[Data under study Boundary: Start]
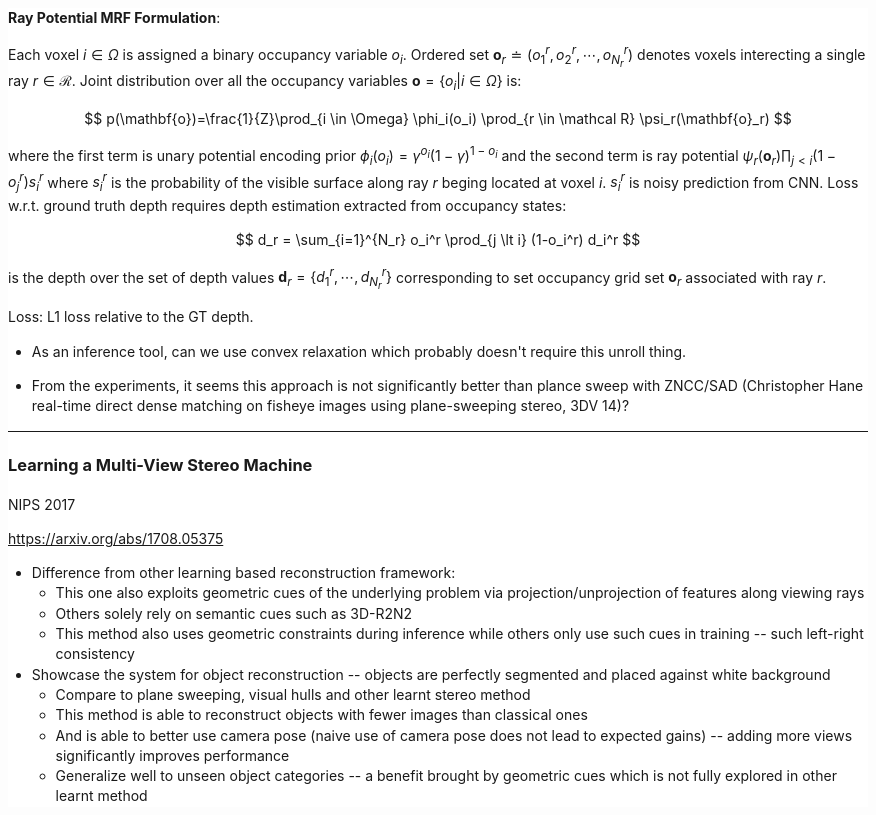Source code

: **Ray Potential MRF Formulation**:

 Each voxel $i \in \Omega$ is assigned a binary occupancy variable $o_i$. Ordered set $\mathbf{o}_r\doteq(o_1^r, o_2^r,\cdots,o_{N_r}^r)$ denotes voxels interecting a single ray $r \in \mathcal{R}$. Joint distribution over all the occupancy variables $\mathbf{o}=\{o_i| i \in \Omega\}$ is:

$$
p(\mathbf{o})=\frac{1}{Z}\prod_{i \in \Omega} \phi_i(o_i) \prod_{r \in \mathcal R} \psi_r(\mathbf{o}_r)
$$

where the first term is unary potential encoding prior $\phi_i(o_i)=\gamma^{o_i}(1-\gamma)^{1-o_i}$ and the second term is ray potential $\psi_r(\mathbf o_r)\prod_{j \lt i} (1-o_j^r)s_i^r$ where $s_i^r$ is the probability of the visible surface along ray $r$ beging located at voxel $i$. $s_i^r$ is noisy prediction from CNN. Loss w.r.t. ground truth depth requires depth estimation extracted from occupancy states:

$$
d_r = \sum_{i=1}^{N_r} o_i^r \prod_{j \lt i} (1-o_i^r) d_i^r
$$

is the depth over the set of depth values $\mathbf{d}_r=\{d_1^r, \cdots, d_{N_r}^r\}$ corresponding to set occupancy grid set $\mathbf{o}_r$ associated with ray $r$.

 Loss: L1 loss relative to the GT depth.

- As an inference tool, can we use convex relaxation which probably doesn't require this unroll thing.

- From the experiments, it seems this approach is not significantly better than plance sweep with ZNCC/SAD (Christopher Hane real-time direct dense matching on fisheye images using plane-sweeping stereo, 3DV 14)?



---

### Learning a Multi-View Stereo Machine

NIPS 2017

<https://arxiv.org/abs/1708.05375>

- Difference from other learning based reconstruction framework:
    - This one also exploits geometric cues of the underlying problem via projection/unprojection of features along viewing rays
    - Others solely rely on semantic cues such as 3D-R2N2
    - This method also uses geometric constraints during inference while others only use such cues in training -- such left-right consistency
- Showcase the system for object reconstruction -- objects are perfectly segmented and placed against white background
    - Compare to plane sweeping, visual hulls and other learnt stereo method
    - This method is able to reconstruct objects with fewer images than classical ones
    - And is able to better use camera pose (naive use of camera pose does not lead to expected gains) -- adding more views significantly improves performance
    - Generalize well to unseen object categories -- a benefit brought by geometric cues which is not fully explored in other learnt method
[Data under study Boundary: End]
Task: Only lines belong in the copy: transcribe those from the start of the data through the line that contains "- As an inference", and skip the pictures.

Result below:
Source code

: **Ray Potential MRF Formulation**:

 Each voxel $i \in \Omega$ is assigned a binary occupancy variable $o_i$. Ordered set $\mathbf{o}_r\doteq(o_1^r, o_2^r,\cdots,o_{N_r}^r)$ denotes voxels interecting a single ray $r \in \mathcal{R}$. Joint distribution over all the occupancy variables $\mathbf{o}=\{o_i| i \in \Omega\}$ is:

$$
p(\mathbf{o})=\frac{1}{Z}\prod_{i \in \Omega} \phi_i(o_i) \prod_{r \in \mathcal R} \psi_r(\mathbf{o}_r)
$$

where the first term is unary potential encoding prior $\phi_i(o_i)=\gamma^{o_i}(1-\gamma)^{1-o_i}$ and the second term is ray potential $\psi_r(\mathbf o_r)\prod_{j \lt i} (1-o_j^r)s_i^r$ where $s_i^r$ is the probability of the visible surface along ray $r$ beging located at voxel $i$. $s_i^r$ is noisy prediction from CNN. Loss w.r.t. ground truth depth requires depth estimation extracted from occupancy states:

$$
d_r = \sum_{i=1}^{N_r} o_i^r \prod_{j \lt i} (1-o_i^r) d_i^r
$$

is the depth over the set of depth values $\mathbf{d}_r=\{d_1^r, \cdots, d_{N_r}^r\}$ corresponding to set occupancy grid set $\mathbf{o}_r$ associated with ray $r$.

 Loss: L1 loss relative to the GT depth.

- As an inference tool, can we use convex relaxation which probably doesn't require this unroll thing.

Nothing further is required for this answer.